Continue with the current arrangement of moderating a sample of schools each year. I would argue that this has not proved to be particularly effective. If it had been then we wouldn’t have all these issues and I wouldn’t be writing this blog post. It’s probably time to consider other options. Alternatively moderation could be carried out after submission of data, which might help ensure schools err more on the side of caution. More likely though it would just create resentment.
This could take a number of forms: schools moderating each other’s baseline assessments (this already happens a lot anyway), teachers from a neighbouring school invigilating the assessment in the classroom (think national lottery independent adjudicator with a clipboard), or actively administering the assessment. I’m not sure how popular the latter would be either with staff or with children.
Use of technology
If pupils were to do the assessment via an iPad app there are benefits in terms of instant data collection and feedback, which is useful for the user. Plus – and here’s the sinister bit – algorithms can spot unusual patterns (think betting apps), which can help discourage gaming. However, there are no doubt access issues for some pupils and what if they struggle to complete tasks at the first attempt? Do they get another go? Plus it means the purchase of a lot of iPads. I recall that one of the six providers of the last attempt at a baseline assessment had such a solution and evidently it wasn’t particularly popular – it didn’t make it to the final 3 – but that doesn’t mean it’s not worth another look.
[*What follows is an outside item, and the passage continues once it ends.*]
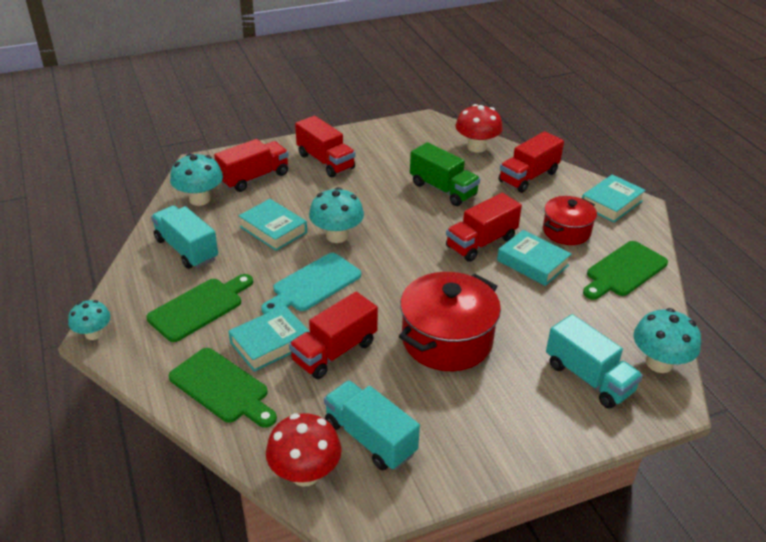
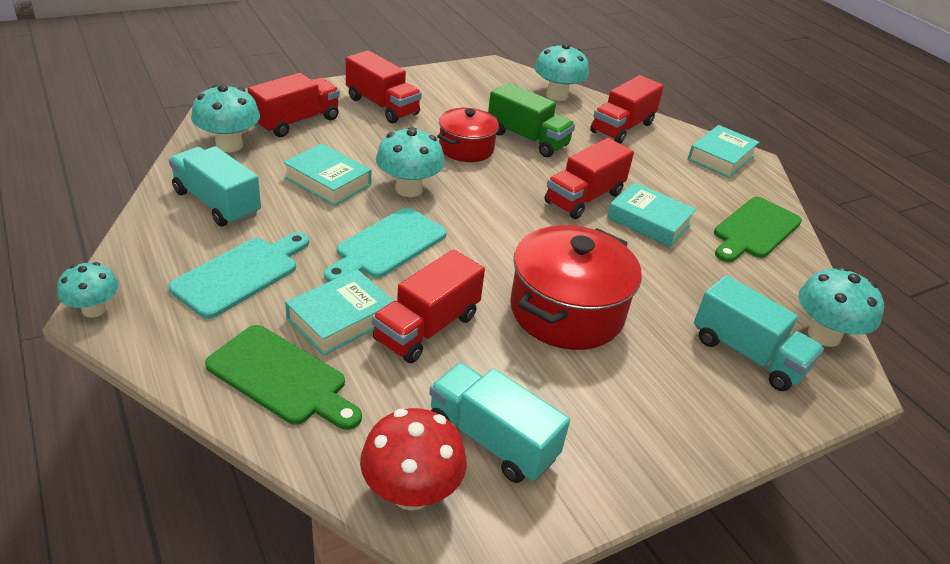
camera: 10 degrees left, 0 degrees up
green cutting board [146,274,253,342] -> turquoise cutting board [168,232,309,319]
red mushroom [455,104,503,153] -> turquoise mushroom [534,43,589,101]
red pot [543,196,597,245] -> red pot moved to [437,108,499,162]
This would probably only work if the assessment was carried out in all schools on the same day. I’m assuming this won’t happen. It is more likely that assessment will be carried out over a number of days, which would mean schools submitting the dates of assessment in advance like an athlete declaring their whereabouts. Also, who would carry out random checks? This is probably a non-starter. It would be massively unpopular.
Unlike levels, which were broad, vague and non-standardised, and therefore lacked an accurate reference point (yes, 2B was the ‘expected’ outcome but no one could really decide what a 2b was), a standardised assessment based on sample testing will provide a more reliable measure. Schools or areas with consistently low baseline scores, where all or nearly all pupils are below average, may warrant further investigation.
I understand that all of this sounds rather big brother but the alternative is we carry on as we are with unreliable progress measures against which critical judgements of school performance are made. If we are going to have progress measures – and who wants to have their performance based on attainment alone – then it absolutely has to be based on credible data. That means having an awkward conversation about gaming arising from perverse incentives and what steps can be taken to avoid it, because the current situation of high stakes performance measures, floor standards and coasting thresholds based on utterly unreliable data is unsustainable.